-Line of Destiny-
...
Kesalahan dalam hidupku adalah, aku terbuai dengan harta tanpa dasar cinta sebagai pondasinya. Dia pria yang baik, teramat baik untukku. Tetapi hatiku sudah mantap, kali ini aku ingin melepaskannya.
Biarlah topengku tampak arogan, dengan berkarakter antagonis seperti dalam cerita.
Aku menetap teguh, lebih baik kita berpisah. Hatiku sudah memilih yang lebih pantas. Hatiku tak ingin dirimu merasa lebih buruk dari sekarang.
.
.
"Tandatangani ini."
Tangannya begitu tegas menyodorkan selembar berkas dengan catatan dari pengadilan. Itu surat perceraian. Surat yang sama sekali tak pernah sedikitpun terbayang akan didapat dalam hidup pria yang duduk disebrang.
Dengan mata melebar tak percaya, pria yang sedang berkutat dengan berkas dan perangkat input elektronik itu langsung berdiri.
"Apa maksudmu, Sakura-chan?!" Suaranya bergetar hebat, masih merasa tak menyangka dengan perilaku istrinya yang senekad itu.
Wanita yang dia anggap sebagai istri, bersikap acuh saja. Tidak peduli bahwa Naruto akan mengamuk atau mungkin membunuhnya saat itu. Tapi keputusan sudah dibuat dengan matang. Lebih baik berpisah saja.
"Sudah kukatakan, lebih baik kita bercerai."
Denyut jantung Naruto mengilu. Begitu sesak dan sakit, lebih dari sekedar ditusuki seribu pisau belati. Ini lebih sakit, sampai hampir membuat air matanya mengalir. Tapi, Naruto masih kuat menahannya. Pria tak boleh lemah, apalagi sampai menangis.

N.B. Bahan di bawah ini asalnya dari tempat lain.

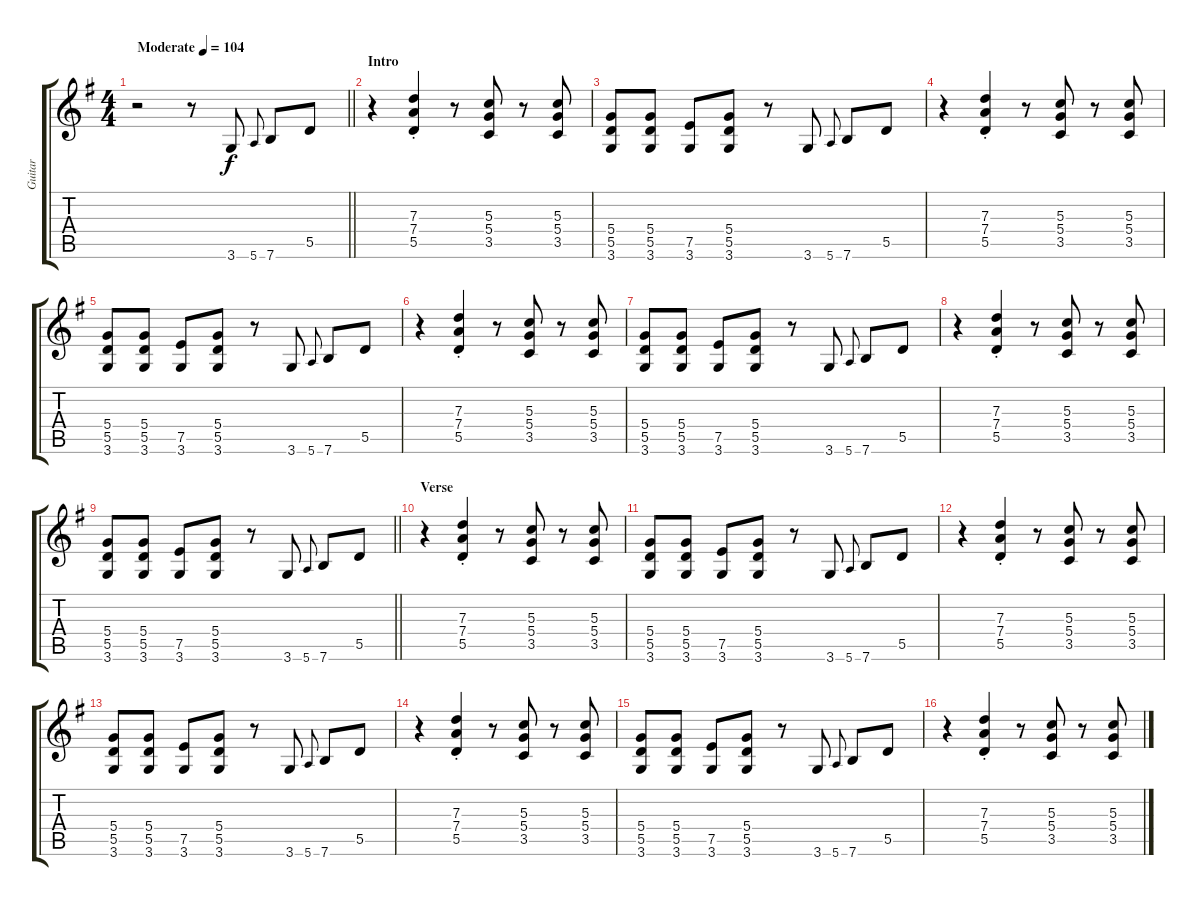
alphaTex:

\track ("Guitar" "Guitar") {instrument overdrivenguitar}
\staff {score tabs}
\tuning (E4 B3 G3 D3 A2 E2) {hide}
\ts (4 4)
\tempo (104 "Moderate")
\clef g2
\barLineRight lightlight
\ks g
r.2{dy f instrument overdrivenguitar} r.8 3.6.8 5.6.8{gr onbeat} 7.6.8 5.5.8 |
\section ("" "Intro")
r.4 (7.3{st} 7.4{st} 5.5{st}).4 r.8 (5.3 5.4 3.5).8 r.8 (5.3 5.4 3.5).8 |
(5.4 5.5 3.6).8 (5.4 5.5 3.6).8 (7.5 3.6).8 (5.4 5.5 3.6).8 r.8 3.6.8 5.6.8{gr onbeat} 7.6.8 5.5.8 |
r.4 (7.3{st} 7.4{st} 5.5{st}).4 r.8 (5.3 5.4 3.5).8 r.8 (5.3 5.4 3.5).8 |
(5.4 5.5 3.6).8 (5.4 5.5 3.6).8 (7.5 3.6).8 (5.4 5.5 3.6).8 r.8 3.6.8 5.6.8{gr onbeat} 7.6.8 5.5.8 |
r.4 (7.3{st} 7.4{st} 5.5{st}).4 r.8 (5.3 5.4 3.5).8 r.8 (5.3 5.4 3.5).8 |
(5.4 5.5 3.6).8 (5.4 5.5 3.6).8 (7.5 3.6).8 (5.4 5.5 3.6).8 r.8 3.6.8 5.6.8{gr onbeat} 7.6.8 5.5.8 |
r.4 (7.3{st} 7.4{st} 5.5{st}).4 r.8 (5.3 5.4 3.5).8 r.8 (5.3 5.4 3.5).8 |
\barLineRight lightlight
(5.4 5.5 3.6).8 (5.4 5.5 3.6).8 (7.5 3.6).8 (5.4 5.5 3.6).8 r.8 3.6.8 5.6.8{gr onbeat} 7.6.8 5.5.8 |
\section ("" "Verse")
r.4 (7.3{st} 7.4{st} 5.5{st}).4 r.8 (5.3 5.4 3.5).8 r.8 (5.3 5.4 3.5).8 |
(5.4 5.5 3.6).8 (5.4 5.5 3.6).8 (7.5 3.6).8 (5.4 5.5 3.6).8 r.8 3.6.8 5.6.8{gr onbeat} 7.6.8 5.5.8 |
r.4 (7.3{st} 7.4{st} 5.5{st}).4 r.8 (5.3 5.4 3.5).8 r.8 (5.3 5.4 3.5).8 |
(5.4 5.5 3.6).8 (5.4 5.5 3.6).8 (7.5 3.6).8 (5.4 5.5 3.6).8 r.8 3.6.8 5.6.8{gr onbeat} 7.6.8 5.5.8 |
r.4 (7.3{st} 7.4{st} 5.5{st}).4 r.8 (5.3 5.4 3.5).8 r.8 (5.3 5.4 3.5).8 |
(5.4 5.5 3.6).8 (5.4 5.5 3.6).8 (7.5 3.6).8 (5.4 5.5 3.6).8 r.8 3.6.8 5.6.8{gr onbeat} 7.6.8 5.5.8 |
r.4 (7.3{st} 7.4{st} 5.5{st}).4 r.8 (5.3 5.4 3.5).8 r.8 (5.3 5.4 3.5).8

Sakura sudah banyak menghancurkan nama baiknya, dirinya dan bahkan hatinya. Kali ini Naruto tidak boleh kalah. Bagaimanapun, rumah tangga yang sudah terbina tidak boleh roboh begitu saja. Meskipun harus berjuang sendiri, membangun sendiri, dia yakin dia sanggup. Hidup satu kali, Naruto juga ingin menikah pun satu kali.
"Tidak. Aku tidak mau." Tolaknya.
Sakura geram. Darahnya serasa mendidih. Mengapa tidak mau? Setelah yang dia lakukan, apakah sedikitpun tak membuat pria itu jengah?
"Kalau begitu, aku akan meminta pada Kaa-san dan Tou-san saja." terus saja, Sakura mengambil ponsel dari dalam tasnya.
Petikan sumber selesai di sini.